In Amerika bin ich schon häufig als Nigerianer bezeichnet worden – wahrscheinlich ist es das bekannteste afrikanische Land –, aber ich bin nie getreten worden. Wenn ich auch das zur Genüge mit angesehen habe. Ich glaube, was Gewalt angeht, gibt es nur weniges, was ich im Sudan oder in Kenia nicht gesehen habe. Ich habe Jahre in einem äthiopischen Flüchtlingslager verbracht, und dort habe ich gesehen, wie zwei Jungen, etwa zwölf Jahre alt, so heftig um ihre Essensrationen kämpften, dass der eine den anderen tottrat. Natürlich hatte er nicht die Absicht gehabt, seinen Gegner zu töten, aber wir waren jung und sehr geschwächt. Du kannst nicht kämpfen, wenn du seit Wochen nicht mehr ordentlich gegessen hast. Der Körper des toten Jungen war nicht für brutale Schläge gewappnet, die Haut straff über spröde Rippen gespannt, die sein Herz nicht mehr richtig schützen konnten. Er war tot, ehe er den Boden berührte. Es war kurz vor Mittag, und nachdem der Junge weggetragen worden war, um in der steinigen Erde begraben zu werden, bekamen wir gedünstete Bohnen und Mais zu essen.
Ich nehme mir vor, nichts mehr zu sagen und einfach abzuwarten, bis Puder und seine Freundin gehen. Lange werden sie nicht bleiben; bestimmt werden sie schon bald alles mitgenommen haben, was sie wollen. Ich sehe die Sachen, die sie auf unserem Küchentisch stapeln und mit denen sie die Wohnung verlassen werden – der Fernseher, Achor Achors Laptop, der Videorecorder, die schnurlosen Telefone, mein Handy, die Mikrowelle.
Der Himmel wird dunkler, meine Gäste sind seit rund zwanzig Minuten in unserer Wohnung, und Achor Achor wird erst in einigen Stunden kommen, wenn überhaupt. Er hat einen Job, wie ich ihn früher hatte – im Lager eines eleganten Möbelgeschäfts, wo er Musterproben zusammenstellt und an Innenarchitekten verschickt. Und auch wenn er nicht arbeitet, ist er selten zu Hause. Nach vielen Jahren ohne weibliche Gesellschaft hat Achor Achor nun eine Freundin gefunden, eine Afroamerikanerin namens Michelle. Sie ist hübsch. Sie haben sich am Community College kennengelernt, in einem Quiltkurs, für den Achor Achor sich versehentlich angemeldet hatte. Er ging hinein, bekam einen Platz neben Michelle und blieb. Sie riecht nach Zitrusparfüm, einem blumigen Zitrusduft, und ich sehe Achor Achor immer seltener. Es gab mal eine Zeit, als ich mir so etwas auch für mich und Tabitha vorstellen konnte. Ich stellte mir vor, wie wir unsere Hochzeit planten und eine Schar Kinder hervorbrachten, die Englisch sprachen wie die Amerikaner, doch Tabitha lebte in Seattle, und derlei Pläne lagen noch in weiter Zukunft. Vielleicht idealisiere ich das jetzt. Das ist mir in Kakuma auch einmal passiert. Ich verlor jemanden, der mir sehr nahe stand, und glaubte hinterher, ich hätte ihn retten können, wenn ich ihm ein besserer Freund gewesen wäre. Aber jeder muss gehen, ganz gleich, von wem er geliebt wird.

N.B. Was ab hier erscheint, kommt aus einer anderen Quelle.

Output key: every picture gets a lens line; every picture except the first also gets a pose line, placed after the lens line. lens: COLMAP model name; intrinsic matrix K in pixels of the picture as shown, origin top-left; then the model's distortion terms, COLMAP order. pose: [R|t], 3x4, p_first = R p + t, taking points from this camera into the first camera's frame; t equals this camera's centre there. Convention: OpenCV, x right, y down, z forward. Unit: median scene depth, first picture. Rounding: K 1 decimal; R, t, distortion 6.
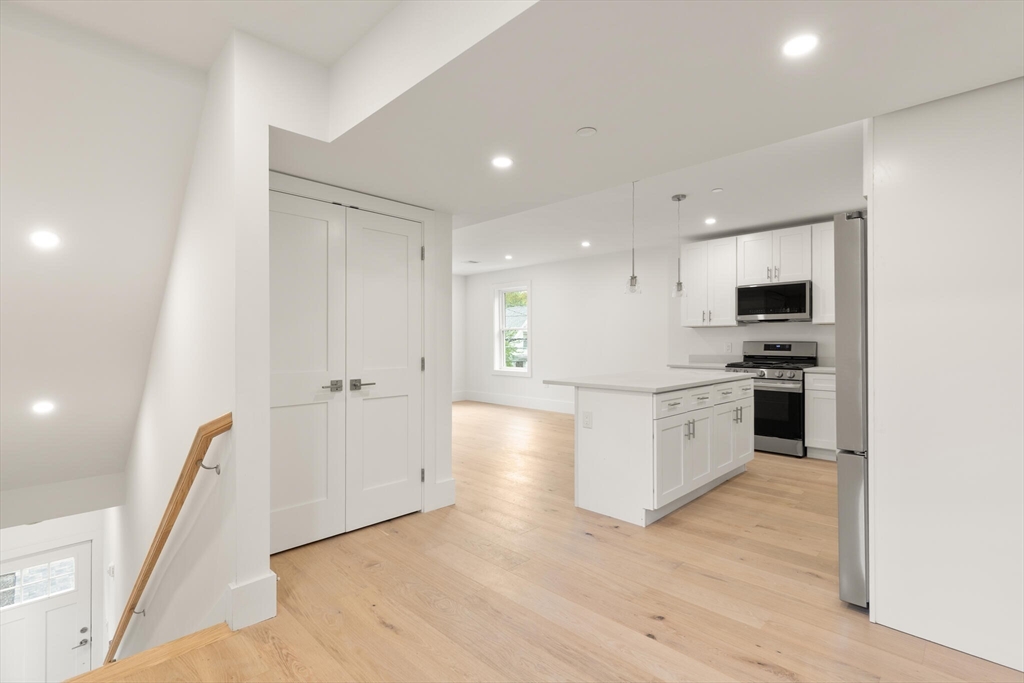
lens RADIAL K [[468.8, 0, 512.6], [0, 468.8, 341.8], [0, 0, 1]] dist [0.001317, -0.001177]
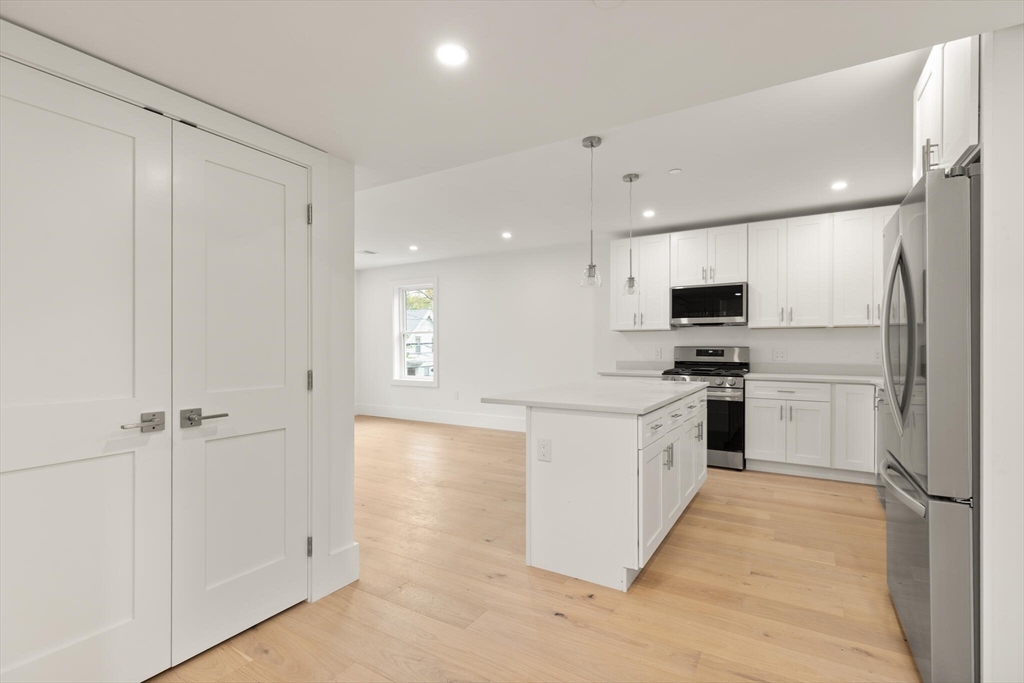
lens RADIAL K [[468.8, 0, 514.6], [0, 468.8, 347.0], [0, 0, 1]] dist [0.001317, -0.001177]
pose [[0.972541, -0.000138, 0.232730, -0.056464], [0.000173, 1.000000, -0.000132, 0.000375], [-0.232730, 0.000169, 0.972541, 0.252449]]
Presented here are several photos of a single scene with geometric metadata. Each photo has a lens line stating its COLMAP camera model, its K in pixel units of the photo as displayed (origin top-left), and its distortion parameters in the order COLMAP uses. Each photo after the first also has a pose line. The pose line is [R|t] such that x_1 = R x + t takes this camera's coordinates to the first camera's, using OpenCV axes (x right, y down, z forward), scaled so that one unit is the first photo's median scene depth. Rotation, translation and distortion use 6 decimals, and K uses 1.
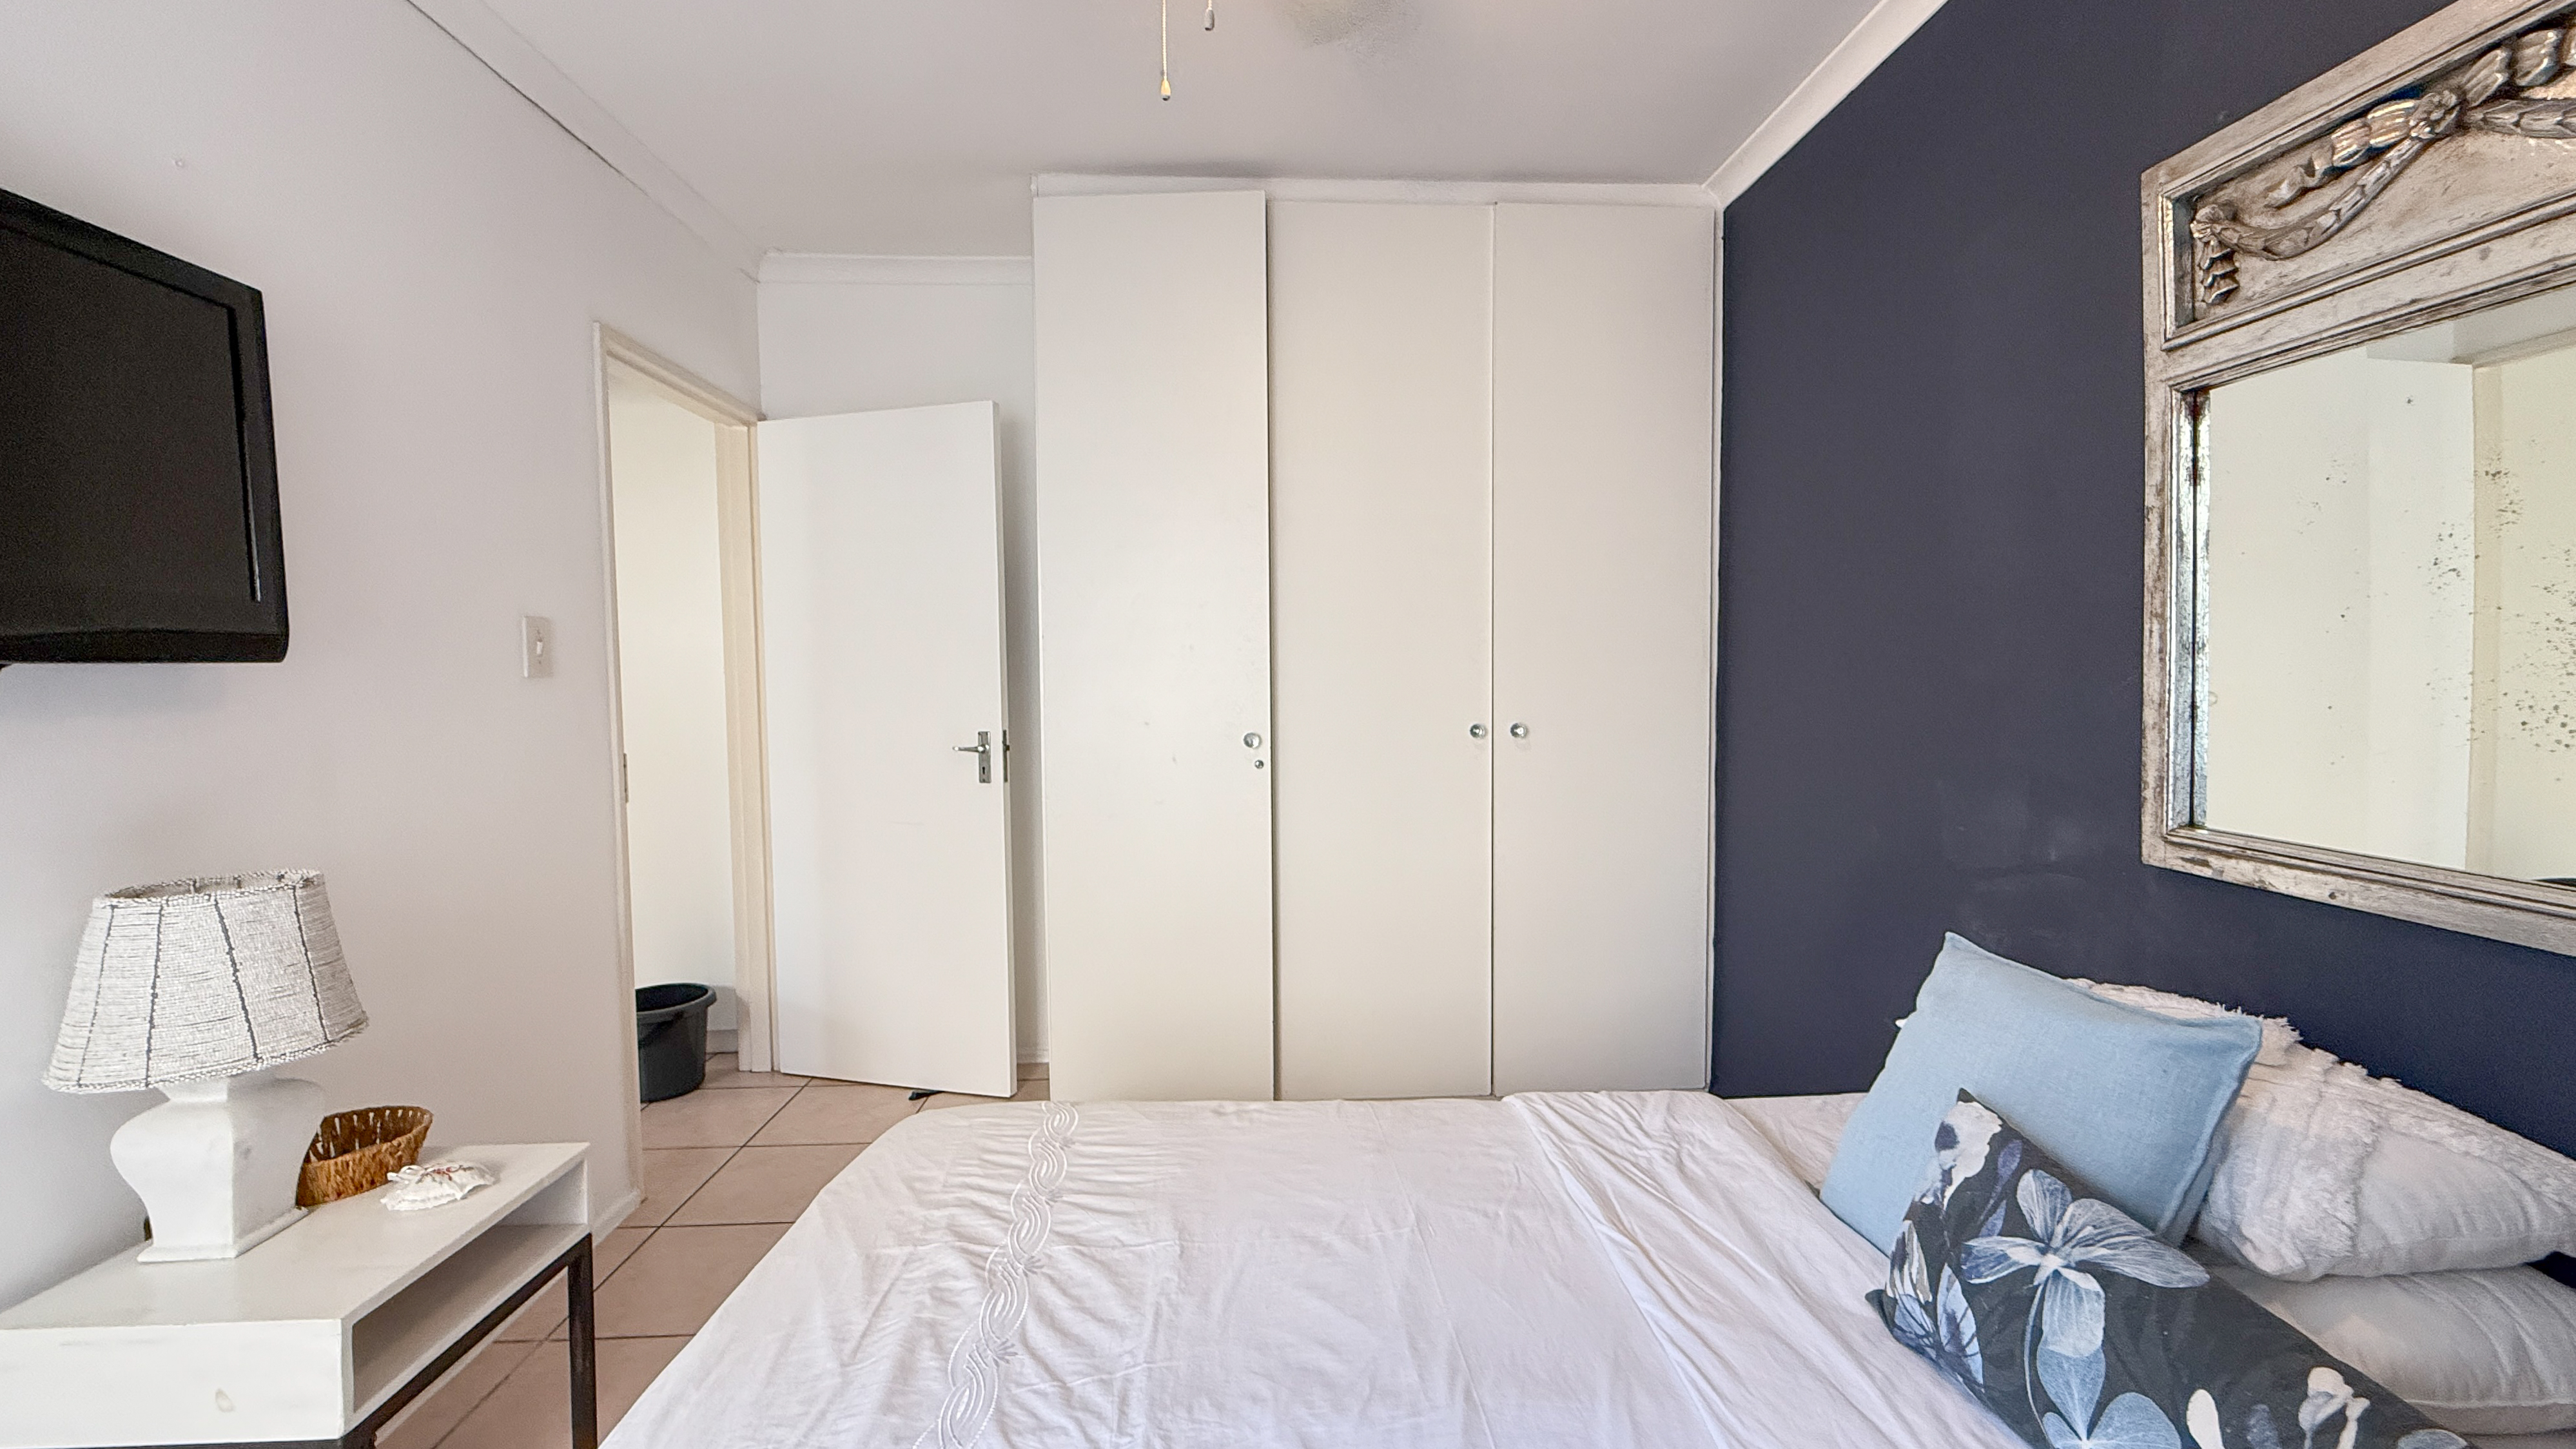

Jetzt beginnen sie damit, unser Eigentum hinauszuschaffen. Puder streckt die Arme aus, und seine Komplizin stapelt unsere Sachen darauf – zuerst die Mikrowelle, dann den Laptop, jetzt die Stereoanlage. Als der Berg Puder bis ans Kinn reicht, geht die Frau zur Wohnungstür und öffnet sie.
»Scheiße!«, sagt sie und schließt die Tür rasch wieder.
Sie sagt Puder, dass draußen, auf unserem Parkplatz, ein Polizeiauto steht und ihrem eigenen Wagen den Weg versperrt.